Professional development opportunities offered by the organization include helping members look for jobs, prepare for interviews, work on resumes and revise their LinkedIn profiles. On Sept. 15, FGSA will be hosting an event called “Advocating for Yourself as a First-Gen,” where they will discuss email etiquette, how to be heard outside of the classroom and how to ask for recommendation letters.
To help first-generation students understand their situations, the organization hosts open discussions on current higher education topics — like the UNC Board of Trustees' initial failure to offer Pulitzer Prize-Winning journalist Nikole Hannah-Jones tenure and recent discord between administration and students — and how they affect the first-generation community, particularly in reflecting how first-generation students can feel overlooked at times.
“Being a first-gen college student is a big part of my identity,” said Georgios Kostantinis, FGSA vice president. “I’m passionate about helping people understand that it is something to be celebrated.”
At FGSA's general body meeting on Sept. 8, Rivera said they also talked about COVID-19 in the UNC community, including the importance of vaccinations and where to get vaccinated on-campus.
FGSA also sends out newsletters that include a variety of resources found around campus, such as Counseling and Psychological Services, Peer2Peer and wellness coaches offered by Student Wellness – all programs aimed at providing student support.
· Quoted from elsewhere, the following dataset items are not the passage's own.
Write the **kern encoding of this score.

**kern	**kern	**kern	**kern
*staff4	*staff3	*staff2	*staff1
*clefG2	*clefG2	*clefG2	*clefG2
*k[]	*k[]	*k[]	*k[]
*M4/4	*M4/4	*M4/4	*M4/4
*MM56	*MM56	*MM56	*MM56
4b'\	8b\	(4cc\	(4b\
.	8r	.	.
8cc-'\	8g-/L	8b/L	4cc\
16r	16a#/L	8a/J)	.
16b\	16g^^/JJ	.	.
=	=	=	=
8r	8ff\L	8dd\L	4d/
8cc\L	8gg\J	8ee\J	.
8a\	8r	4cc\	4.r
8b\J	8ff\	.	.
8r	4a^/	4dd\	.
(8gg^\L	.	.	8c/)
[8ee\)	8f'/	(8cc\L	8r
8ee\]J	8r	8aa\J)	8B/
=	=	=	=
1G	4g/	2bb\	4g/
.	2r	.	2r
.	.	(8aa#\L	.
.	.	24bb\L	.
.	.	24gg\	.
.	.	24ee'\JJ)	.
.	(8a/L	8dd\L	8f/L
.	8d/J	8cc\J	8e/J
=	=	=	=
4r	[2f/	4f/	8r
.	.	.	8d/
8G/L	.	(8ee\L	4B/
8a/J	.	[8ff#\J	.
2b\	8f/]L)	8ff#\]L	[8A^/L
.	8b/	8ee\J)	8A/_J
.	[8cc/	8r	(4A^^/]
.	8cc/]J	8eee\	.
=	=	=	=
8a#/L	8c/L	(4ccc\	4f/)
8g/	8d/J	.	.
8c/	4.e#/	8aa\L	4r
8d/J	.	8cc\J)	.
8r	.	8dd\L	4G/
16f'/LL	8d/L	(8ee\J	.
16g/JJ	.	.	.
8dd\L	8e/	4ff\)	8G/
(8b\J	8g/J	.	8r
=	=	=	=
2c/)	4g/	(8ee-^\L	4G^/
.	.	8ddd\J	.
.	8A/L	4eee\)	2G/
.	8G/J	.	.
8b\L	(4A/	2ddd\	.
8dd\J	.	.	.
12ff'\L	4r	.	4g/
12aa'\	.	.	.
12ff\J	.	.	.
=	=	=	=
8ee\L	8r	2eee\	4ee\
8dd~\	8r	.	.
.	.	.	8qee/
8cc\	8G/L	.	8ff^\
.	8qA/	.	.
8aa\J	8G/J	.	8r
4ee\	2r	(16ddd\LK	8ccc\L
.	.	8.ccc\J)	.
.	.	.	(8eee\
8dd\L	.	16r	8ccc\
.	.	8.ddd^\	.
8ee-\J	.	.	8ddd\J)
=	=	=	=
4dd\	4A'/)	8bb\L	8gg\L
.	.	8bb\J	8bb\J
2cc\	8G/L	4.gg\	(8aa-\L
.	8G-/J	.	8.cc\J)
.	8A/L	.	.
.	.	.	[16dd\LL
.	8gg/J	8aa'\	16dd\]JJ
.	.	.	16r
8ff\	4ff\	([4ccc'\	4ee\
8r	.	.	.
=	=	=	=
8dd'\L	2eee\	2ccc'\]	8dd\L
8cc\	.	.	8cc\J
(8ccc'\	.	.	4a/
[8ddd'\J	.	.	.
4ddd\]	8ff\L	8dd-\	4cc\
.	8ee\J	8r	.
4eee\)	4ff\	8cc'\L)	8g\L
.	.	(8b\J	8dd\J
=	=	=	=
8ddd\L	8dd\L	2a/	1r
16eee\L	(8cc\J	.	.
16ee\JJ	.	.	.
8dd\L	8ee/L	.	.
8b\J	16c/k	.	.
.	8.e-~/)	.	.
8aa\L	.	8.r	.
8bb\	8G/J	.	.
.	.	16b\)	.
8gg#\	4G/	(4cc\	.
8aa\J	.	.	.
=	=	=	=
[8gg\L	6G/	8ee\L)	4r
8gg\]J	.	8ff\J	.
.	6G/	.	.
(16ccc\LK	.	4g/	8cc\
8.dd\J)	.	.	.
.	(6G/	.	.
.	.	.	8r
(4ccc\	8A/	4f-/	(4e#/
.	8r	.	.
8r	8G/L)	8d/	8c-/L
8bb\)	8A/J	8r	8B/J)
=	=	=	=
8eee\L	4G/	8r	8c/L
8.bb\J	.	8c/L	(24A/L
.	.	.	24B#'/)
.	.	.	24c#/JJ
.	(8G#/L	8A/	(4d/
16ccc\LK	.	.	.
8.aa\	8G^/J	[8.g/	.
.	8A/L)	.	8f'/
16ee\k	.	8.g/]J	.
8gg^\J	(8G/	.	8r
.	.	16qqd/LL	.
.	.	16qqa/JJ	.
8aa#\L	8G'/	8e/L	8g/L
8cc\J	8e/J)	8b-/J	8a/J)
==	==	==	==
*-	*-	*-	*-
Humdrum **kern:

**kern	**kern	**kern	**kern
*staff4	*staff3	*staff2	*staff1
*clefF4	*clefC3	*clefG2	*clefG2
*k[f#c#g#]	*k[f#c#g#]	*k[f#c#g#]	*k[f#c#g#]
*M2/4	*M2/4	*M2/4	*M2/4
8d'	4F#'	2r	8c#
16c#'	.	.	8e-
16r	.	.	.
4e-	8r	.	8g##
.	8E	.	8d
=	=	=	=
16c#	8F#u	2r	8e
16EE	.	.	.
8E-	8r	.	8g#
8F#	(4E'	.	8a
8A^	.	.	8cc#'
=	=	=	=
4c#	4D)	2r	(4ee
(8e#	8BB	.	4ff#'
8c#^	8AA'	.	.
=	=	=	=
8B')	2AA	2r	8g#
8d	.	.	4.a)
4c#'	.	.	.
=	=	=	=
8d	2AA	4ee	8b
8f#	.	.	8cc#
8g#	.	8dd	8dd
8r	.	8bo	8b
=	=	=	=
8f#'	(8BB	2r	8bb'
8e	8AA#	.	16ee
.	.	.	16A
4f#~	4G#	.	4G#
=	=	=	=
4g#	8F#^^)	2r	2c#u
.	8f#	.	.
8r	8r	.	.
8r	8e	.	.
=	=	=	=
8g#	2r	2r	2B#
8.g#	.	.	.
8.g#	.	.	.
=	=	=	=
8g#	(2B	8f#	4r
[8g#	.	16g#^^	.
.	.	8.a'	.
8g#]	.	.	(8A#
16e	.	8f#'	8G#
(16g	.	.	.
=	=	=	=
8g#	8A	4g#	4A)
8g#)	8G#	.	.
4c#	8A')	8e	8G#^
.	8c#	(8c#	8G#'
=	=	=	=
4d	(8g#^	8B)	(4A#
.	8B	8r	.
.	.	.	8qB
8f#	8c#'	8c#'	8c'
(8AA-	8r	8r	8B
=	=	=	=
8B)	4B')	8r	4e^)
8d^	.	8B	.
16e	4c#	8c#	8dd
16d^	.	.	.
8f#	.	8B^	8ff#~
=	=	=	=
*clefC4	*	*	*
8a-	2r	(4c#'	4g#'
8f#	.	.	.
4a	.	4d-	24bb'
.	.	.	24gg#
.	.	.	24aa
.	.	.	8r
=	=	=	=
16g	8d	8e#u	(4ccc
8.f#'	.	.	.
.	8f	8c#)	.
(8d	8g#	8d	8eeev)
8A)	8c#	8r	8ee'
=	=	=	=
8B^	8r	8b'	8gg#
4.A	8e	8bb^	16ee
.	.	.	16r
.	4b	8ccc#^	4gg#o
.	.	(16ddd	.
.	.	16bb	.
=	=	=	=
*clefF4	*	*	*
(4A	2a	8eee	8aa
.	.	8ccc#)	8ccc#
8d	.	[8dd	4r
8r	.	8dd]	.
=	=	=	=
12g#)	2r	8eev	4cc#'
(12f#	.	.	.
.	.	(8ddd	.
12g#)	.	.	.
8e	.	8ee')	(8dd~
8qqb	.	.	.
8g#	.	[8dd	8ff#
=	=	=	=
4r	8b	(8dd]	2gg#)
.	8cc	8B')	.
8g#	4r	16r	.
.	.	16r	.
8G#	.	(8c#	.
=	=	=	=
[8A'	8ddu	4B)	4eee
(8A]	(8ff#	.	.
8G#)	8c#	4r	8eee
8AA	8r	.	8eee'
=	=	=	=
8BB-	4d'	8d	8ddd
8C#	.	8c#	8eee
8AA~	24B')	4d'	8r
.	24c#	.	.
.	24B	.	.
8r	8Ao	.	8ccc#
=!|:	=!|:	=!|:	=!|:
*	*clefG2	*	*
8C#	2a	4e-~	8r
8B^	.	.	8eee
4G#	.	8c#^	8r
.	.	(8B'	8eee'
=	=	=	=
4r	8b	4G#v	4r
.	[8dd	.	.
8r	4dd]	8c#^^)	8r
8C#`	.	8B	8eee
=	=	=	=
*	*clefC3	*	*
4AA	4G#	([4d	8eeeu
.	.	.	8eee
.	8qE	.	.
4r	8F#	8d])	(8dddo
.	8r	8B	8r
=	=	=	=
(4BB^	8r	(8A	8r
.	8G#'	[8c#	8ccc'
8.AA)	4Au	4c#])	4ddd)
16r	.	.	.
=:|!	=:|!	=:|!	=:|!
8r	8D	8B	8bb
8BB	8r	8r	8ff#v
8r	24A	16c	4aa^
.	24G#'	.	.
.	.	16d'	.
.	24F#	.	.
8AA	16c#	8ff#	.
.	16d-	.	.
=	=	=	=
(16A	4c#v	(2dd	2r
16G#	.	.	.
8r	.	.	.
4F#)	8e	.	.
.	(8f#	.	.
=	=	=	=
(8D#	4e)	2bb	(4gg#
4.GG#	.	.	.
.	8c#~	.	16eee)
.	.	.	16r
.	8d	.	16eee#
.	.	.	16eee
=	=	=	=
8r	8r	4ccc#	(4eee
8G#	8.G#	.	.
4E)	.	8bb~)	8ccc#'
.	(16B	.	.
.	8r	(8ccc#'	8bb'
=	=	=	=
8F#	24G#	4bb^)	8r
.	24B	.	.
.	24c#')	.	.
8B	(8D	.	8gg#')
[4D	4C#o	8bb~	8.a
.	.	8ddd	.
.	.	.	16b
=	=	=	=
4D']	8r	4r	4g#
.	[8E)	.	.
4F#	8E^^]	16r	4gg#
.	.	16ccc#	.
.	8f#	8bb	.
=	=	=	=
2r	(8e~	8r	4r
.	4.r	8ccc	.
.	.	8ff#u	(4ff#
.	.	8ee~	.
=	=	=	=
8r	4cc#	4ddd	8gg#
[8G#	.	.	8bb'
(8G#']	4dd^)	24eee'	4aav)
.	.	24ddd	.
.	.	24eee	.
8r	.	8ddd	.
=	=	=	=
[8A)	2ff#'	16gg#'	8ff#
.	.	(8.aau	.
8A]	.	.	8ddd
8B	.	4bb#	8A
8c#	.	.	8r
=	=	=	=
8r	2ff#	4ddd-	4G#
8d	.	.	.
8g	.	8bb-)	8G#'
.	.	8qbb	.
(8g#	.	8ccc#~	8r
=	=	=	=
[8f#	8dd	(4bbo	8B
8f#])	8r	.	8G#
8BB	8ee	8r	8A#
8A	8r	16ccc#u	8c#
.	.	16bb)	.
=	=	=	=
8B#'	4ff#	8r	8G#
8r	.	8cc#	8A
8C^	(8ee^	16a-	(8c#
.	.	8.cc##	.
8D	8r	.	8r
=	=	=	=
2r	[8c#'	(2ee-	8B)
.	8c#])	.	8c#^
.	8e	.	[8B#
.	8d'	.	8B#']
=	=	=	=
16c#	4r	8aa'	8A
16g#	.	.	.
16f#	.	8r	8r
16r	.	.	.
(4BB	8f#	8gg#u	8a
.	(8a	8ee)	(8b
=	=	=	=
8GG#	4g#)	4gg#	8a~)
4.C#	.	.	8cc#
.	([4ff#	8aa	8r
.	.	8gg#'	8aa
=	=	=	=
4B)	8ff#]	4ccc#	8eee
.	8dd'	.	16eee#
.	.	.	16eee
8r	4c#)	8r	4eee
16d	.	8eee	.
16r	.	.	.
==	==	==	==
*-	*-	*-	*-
In the past, newsletters have also included advice from professors who were first-generation students themselves.
“(We share) anything that could be helpful as a first-time student, maybe introducing them to career services, anything financial aid related,” said Gina Park, a member of the FGSA Marketing Team.
Last year, UNC graduation was canceled due to the COVID-19 pandemic, and FGSA took the initiative to host their own graduation ceremony – similar to a departmental graduation, but directed at first-generation students, Kostantinis said.
The ceremony's speakers included Chancellor Kevin Guskiewicz and now-retired North Carolina men's basketball head coach Roy Williams – who was a first-generation student himself. The keynote speech came from Dr. Eve Hudson, who runs her own podcast, titled “The First-Gen Lounge,” which highlights the experiences of first-generation college students. It was streamed on Facebook Live for parents and family to watch from home.
Rivera hopes that FGSA continues to be a resource for first-generation students.
"We really want to have that sense of community on campus, where we know who to reach out to when we are just stressed out," she said.